While most series report high symptomatic success rates, PEH repairs are still associated with a relatively high recurrence rate. A recent report by Hashemi et al. demonstrated a recurrence rate of 42% in the patients treated laparoscopically, with more than half of the patients having few if any symptoms (Hashemi et al. , 2000). Longer follow-up will be required to determine the ideal strategy for management of these patients.

15. References


  1. Edye MB, Canin-Endres J, Gattorno F, Salky BA. Durability of laparoscopic repair of paraesophageal hernia. Ann Surg 1998;4:528-35.
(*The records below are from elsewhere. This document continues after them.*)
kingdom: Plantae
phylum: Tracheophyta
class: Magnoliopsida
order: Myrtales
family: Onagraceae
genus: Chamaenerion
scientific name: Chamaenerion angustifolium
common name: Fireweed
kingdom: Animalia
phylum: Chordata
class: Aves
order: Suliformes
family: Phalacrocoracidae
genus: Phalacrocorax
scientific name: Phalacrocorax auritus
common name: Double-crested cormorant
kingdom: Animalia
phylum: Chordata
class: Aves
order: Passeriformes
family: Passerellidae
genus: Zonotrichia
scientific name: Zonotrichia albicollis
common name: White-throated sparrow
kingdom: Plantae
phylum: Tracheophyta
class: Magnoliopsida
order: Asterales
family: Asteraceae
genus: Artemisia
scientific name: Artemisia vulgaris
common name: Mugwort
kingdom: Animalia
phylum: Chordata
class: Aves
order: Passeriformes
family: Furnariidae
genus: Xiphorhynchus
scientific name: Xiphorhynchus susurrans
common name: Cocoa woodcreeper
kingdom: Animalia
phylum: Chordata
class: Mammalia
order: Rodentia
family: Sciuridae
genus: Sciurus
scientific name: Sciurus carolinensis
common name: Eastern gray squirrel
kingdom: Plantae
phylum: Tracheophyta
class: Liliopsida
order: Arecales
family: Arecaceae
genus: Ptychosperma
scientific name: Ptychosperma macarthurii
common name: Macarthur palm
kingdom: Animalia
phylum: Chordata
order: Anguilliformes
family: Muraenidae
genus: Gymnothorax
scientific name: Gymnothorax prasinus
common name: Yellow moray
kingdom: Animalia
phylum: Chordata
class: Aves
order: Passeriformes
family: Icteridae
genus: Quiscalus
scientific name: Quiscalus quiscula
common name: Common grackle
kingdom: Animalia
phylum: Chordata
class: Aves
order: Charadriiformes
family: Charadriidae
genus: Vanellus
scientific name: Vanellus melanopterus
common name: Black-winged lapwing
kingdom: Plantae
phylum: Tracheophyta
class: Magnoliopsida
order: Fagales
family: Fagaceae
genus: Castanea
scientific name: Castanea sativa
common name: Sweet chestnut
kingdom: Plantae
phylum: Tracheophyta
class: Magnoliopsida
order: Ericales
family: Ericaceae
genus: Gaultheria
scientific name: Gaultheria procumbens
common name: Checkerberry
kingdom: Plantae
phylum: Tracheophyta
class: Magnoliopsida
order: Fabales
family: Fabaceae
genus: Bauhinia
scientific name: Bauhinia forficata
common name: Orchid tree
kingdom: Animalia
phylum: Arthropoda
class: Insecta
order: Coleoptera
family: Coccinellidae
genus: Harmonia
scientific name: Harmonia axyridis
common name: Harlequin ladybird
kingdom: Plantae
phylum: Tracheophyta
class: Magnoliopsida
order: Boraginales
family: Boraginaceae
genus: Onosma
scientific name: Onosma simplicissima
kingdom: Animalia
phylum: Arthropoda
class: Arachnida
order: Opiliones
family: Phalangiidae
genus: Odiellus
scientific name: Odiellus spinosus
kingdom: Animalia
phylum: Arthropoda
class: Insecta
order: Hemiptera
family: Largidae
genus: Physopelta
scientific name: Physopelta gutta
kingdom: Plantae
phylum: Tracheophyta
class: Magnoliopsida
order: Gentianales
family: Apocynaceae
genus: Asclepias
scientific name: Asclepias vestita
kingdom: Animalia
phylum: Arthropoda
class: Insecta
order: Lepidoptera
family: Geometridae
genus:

  2. Frantzides CT, Richards CG, Carlson MA. Laparoscopic repair of large hiatal hernia with polytetrafluoroethylene. Surg Endosc 1999;9:906-8.
  3. Hashemi M, Peters JH, DeMeester TR, Huprich JE, Quek M, Hagen JA, et al. Laparoscopic repair of large type III hiatal hernia: objective followup reveals high recurrence rate. J Am Coll Surg 2000;5:553-60.
  4. Watson DI, Davies N, Devitt PG, Jamieson GG. Importance of dissection of the hernial sac in laparoscopic surgery for large hiatal hernias. Arch Surg 1999;10:1069-73.
  5. Wu JS, Dunnegan DL, Soper NJ. Clinical and radiologic assessment of laparoscopic paraesophageal hernia repair. Surg Endosc 1999;5:497-502.